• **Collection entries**
■ ■ ■ ■

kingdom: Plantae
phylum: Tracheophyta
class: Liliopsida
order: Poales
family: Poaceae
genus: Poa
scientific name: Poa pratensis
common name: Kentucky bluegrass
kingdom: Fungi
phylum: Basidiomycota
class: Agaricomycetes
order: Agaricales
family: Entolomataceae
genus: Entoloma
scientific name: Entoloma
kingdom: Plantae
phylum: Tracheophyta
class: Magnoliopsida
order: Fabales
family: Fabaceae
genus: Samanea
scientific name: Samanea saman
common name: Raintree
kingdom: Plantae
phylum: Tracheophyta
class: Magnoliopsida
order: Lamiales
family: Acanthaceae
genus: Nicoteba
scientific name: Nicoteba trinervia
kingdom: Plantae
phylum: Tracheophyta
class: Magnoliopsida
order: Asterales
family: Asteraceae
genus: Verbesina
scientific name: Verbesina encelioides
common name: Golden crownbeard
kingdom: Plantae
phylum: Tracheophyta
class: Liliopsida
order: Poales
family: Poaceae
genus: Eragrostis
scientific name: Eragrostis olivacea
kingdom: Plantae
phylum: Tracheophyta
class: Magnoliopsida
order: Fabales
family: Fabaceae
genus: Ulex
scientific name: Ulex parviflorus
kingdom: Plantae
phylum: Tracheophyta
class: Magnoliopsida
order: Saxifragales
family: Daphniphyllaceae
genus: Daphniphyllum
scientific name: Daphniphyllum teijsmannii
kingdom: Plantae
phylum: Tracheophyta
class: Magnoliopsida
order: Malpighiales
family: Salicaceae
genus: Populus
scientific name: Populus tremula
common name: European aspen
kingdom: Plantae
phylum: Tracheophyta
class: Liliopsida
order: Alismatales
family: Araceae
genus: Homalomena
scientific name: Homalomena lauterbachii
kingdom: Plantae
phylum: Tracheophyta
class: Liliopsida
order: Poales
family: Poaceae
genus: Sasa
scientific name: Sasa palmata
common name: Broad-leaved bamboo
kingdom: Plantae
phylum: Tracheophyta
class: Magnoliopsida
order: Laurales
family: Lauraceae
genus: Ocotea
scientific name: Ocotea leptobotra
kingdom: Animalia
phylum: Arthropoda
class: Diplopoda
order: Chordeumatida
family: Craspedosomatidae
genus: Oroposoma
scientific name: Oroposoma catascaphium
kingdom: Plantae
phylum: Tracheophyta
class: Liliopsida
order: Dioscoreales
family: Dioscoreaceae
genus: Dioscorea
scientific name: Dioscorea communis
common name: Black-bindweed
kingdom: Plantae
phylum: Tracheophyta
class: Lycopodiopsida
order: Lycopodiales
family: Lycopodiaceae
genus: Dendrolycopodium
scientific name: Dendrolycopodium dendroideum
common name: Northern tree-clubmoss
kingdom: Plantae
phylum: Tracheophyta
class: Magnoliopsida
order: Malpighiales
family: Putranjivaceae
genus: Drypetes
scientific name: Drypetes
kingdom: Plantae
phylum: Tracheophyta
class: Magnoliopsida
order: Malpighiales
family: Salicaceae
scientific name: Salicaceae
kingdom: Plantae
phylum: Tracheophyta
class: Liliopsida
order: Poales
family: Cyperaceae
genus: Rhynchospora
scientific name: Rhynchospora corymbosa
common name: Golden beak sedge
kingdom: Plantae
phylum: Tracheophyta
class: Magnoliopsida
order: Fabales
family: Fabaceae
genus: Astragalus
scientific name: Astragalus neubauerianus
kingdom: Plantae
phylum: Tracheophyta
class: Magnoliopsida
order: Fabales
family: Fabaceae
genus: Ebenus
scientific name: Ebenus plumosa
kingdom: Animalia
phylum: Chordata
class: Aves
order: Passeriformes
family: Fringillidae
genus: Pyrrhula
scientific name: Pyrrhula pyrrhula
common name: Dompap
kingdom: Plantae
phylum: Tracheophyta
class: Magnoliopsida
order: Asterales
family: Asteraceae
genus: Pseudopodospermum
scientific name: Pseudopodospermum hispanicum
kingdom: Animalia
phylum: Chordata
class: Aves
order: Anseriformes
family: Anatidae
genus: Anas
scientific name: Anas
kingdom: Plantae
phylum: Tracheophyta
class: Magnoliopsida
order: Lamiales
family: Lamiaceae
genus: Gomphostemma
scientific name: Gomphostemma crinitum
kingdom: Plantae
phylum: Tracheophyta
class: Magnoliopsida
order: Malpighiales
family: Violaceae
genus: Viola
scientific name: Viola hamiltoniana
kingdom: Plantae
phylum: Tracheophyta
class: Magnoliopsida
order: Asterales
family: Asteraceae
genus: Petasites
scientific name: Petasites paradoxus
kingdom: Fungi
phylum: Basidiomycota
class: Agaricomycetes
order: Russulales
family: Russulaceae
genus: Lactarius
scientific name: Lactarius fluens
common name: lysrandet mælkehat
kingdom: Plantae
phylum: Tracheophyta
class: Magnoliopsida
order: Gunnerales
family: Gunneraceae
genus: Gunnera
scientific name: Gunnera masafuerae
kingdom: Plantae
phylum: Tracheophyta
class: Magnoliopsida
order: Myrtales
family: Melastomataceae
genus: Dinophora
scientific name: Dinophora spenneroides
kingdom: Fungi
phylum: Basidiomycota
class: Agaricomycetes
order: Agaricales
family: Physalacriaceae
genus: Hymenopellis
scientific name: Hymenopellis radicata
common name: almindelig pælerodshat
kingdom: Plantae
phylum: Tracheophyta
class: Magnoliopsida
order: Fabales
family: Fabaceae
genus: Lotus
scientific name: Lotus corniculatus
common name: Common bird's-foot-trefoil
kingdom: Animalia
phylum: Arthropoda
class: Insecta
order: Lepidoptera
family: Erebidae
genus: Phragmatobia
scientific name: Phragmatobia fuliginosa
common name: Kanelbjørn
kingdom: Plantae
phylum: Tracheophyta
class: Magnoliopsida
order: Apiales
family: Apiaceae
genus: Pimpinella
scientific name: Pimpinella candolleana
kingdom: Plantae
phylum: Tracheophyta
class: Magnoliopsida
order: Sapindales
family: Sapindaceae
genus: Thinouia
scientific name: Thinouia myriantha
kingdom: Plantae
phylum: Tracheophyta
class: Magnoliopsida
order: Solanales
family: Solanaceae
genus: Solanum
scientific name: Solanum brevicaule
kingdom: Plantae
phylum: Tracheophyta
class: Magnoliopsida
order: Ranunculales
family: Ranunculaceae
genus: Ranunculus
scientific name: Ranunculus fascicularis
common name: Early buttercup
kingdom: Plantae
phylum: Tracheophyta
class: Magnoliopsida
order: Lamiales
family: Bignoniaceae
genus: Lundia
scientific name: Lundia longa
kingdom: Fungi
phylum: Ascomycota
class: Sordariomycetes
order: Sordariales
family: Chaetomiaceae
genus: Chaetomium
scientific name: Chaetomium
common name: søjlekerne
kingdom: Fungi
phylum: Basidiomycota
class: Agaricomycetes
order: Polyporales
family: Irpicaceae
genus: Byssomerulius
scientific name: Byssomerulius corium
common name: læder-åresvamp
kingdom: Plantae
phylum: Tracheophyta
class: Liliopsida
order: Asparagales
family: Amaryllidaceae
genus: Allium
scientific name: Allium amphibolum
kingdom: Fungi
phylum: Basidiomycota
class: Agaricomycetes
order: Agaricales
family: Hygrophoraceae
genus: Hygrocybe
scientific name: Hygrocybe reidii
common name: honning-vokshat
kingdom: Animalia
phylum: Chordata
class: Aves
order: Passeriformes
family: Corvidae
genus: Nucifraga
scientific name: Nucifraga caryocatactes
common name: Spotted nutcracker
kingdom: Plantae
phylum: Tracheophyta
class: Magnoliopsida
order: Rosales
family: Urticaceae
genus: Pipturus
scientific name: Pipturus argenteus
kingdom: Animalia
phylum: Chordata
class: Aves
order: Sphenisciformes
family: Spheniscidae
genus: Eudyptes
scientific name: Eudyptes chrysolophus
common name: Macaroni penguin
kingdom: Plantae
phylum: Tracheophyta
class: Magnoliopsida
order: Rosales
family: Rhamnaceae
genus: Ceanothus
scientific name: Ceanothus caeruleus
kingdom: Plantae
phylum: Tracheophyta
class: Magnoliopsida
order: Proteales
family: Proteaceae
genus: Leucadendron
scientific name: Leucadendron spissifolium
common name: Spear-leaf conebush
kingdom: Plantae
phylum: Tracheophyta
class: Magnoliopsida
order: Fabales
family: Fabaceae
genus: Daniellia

■ ■ ■ ■

• **The request**
Copy the data above, beginning with its first line and ending after the line that contains "family: Lauraceae".

• **Finished task**
kingdom: Plantae
phylum: Tracheophyta
class: Liliopsida
order: Poales
family: Poaceae
genus: Poa
scientific name: Poa pratensis
common name: Kentucky bluegrass
kingdom: Fungi
phylum: Basidiomycota
class: Agaricomycetes
order: Agaricales
family: Entolomataceae
genus: Entoloma
scientific name: Entoloma
kingdom: Plantae
phylum: Tracheophyta
class: Magnoliopsida
order: Fabales
family: Fabaceae
genus: Samanea
scientific name: Samanea saman
common name: Raintree
kingdom: Plantae
phylum: Tracheophyta
class: Magnoliopsida
order: Lamiales
family: Acanthaceae
genus: Nicoteba
scientific name: Nicoteba trinervia
kingdom: Plantae
phylum: Tracheophyta
class: Magnoliopsida
order: Asterales
family: Asteraceae
genus: Verbesina
scientific name: Verbesina encelioides
common name: Golden crownbeard
kingdom: Plantae
phylum: Tracheophyta
class: Liliopsida
order: Poales
family: Poaceae
genus: Eragrostis
scientific name: Eragrostis olivacea
kingdom: Plantae
phylum: Tracheophyta
class: Magnoliopsida
order: Fabales
family: Fabaceae
genus: Ulex
scientific name: Ulex parviflorus
kingdom: Plantae
phylum: Tracheophyta
class: Magnoliopsida
order: Saxifragales
family: Daphniphyllaceae
genus: Daphniphyllum
scientific name: Daphniphyllum teijsmannii
kingdom: Plantae
phylum: Tracheophyta
class: Magnoliopsida
order: Malpighiales
family: Salicaceae
genus: Populus
scientific name: Populus tremula
common name: European aspen
kingdom: Plantae
phylum: Tracheophyta
class: Liliopsida
order: Alismatales
family: Araceae
genus: Homalomena
scientific name: Homalomena lauterbachii
kingdom: Plantae
phylum: Tracheophyta
class: Liliopsida
order: Poales
family: Poaceae
genus: Sasa
scientific name: Sasa palmata
common name: Broad-leaved bamboo
kingdom: Plantae
phylum: Tracheophyta
class: Magnoliopsida
order: Laurales
family: Lauraceae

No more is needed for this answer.